Extracted records:
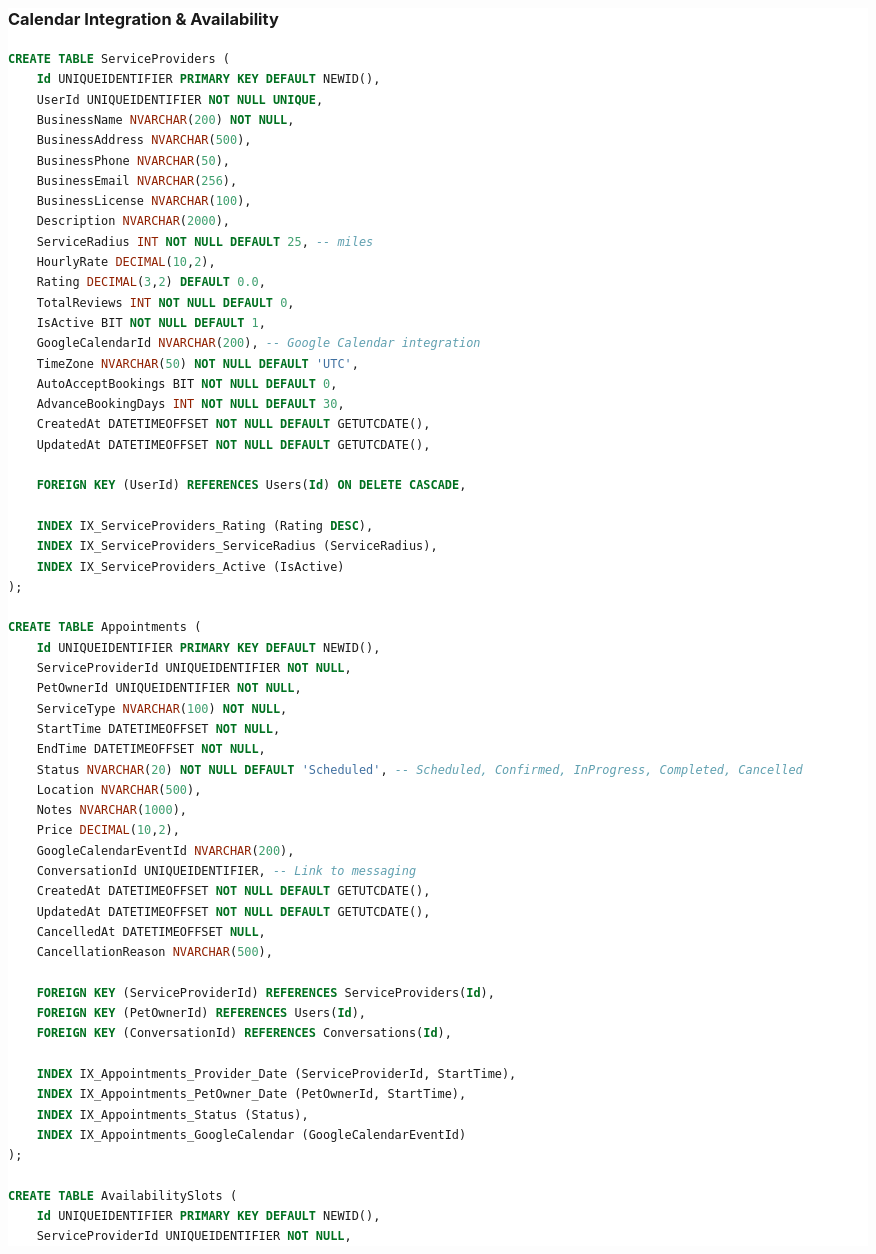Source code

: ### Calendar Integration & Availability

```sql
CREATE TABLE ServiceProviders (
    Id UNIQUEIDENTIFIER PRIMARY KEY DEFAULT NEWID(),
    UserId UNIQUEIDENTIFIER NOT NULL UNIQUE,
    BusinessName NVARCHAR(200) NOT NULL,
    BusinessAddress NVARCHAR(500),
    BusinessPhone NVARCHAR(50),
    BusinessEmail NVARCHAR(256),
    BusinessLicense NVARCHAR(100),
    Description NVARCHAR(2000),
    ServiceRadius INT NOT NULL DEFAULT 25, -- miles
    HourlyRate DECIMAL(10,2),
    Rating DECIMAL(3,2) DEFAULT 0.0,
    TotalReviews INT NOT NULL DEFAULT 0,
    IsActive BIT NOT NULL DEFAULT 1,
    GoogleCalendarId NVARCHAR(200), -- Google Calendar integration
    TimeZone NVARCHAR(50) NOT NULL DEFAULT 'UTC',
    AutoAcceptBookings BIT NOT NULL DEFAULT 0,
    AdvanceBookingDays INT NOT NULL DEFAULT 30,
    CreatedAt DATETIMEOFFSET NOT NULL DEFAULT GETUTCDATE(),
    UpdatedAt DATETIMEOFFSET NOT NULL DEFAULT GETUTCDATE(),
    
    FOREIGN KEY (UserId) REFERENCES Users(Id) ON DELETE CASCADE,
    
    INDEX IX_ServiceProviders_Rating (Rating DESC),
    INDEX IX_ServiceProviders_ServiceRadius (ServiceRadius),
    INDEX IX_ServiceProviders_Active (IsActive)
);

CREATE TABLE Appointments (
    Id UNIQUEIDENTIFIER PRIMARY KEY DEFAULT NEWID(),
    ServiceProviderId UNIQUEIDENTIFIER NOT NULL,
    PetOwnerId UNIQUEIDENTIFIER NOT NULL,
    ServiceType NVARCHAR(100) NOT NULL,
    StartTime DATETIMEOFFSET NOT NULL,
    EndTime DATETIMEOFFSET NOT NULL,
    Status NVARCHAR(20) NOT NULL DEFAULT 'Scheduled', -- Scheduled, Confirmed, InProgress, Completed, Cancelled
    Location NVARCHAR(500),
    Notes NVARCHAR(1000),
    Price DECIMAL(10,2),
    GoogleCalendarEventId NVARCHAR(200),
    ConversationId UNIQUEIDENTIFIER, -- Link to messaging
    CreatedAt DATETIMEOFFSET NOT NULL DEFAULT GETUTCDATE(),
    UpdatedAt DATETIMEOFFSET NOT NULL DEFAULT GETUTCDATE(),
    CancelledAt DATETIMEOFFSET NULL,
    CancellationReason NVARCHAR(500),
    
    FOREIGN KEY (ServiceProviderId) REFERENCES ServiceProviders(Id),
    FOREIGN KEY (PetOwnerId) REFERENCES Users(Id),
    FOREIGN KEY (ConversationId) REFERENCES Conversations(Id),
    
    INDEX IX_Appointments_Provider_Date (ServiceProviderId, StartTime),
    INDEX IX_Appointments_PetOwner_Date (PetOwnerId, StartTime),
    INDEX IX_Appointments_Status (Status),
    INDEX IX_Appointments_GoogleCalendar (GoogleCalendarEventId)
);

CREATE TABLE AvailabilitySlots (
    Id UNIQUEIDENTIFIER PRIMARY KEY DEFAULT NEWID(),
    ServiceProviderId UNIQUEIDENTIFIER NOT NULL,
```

• Exercise: In the entries, some lines may contain the word "REFERENCES". Give how many do, as a number by itself.

• Exercise response: 4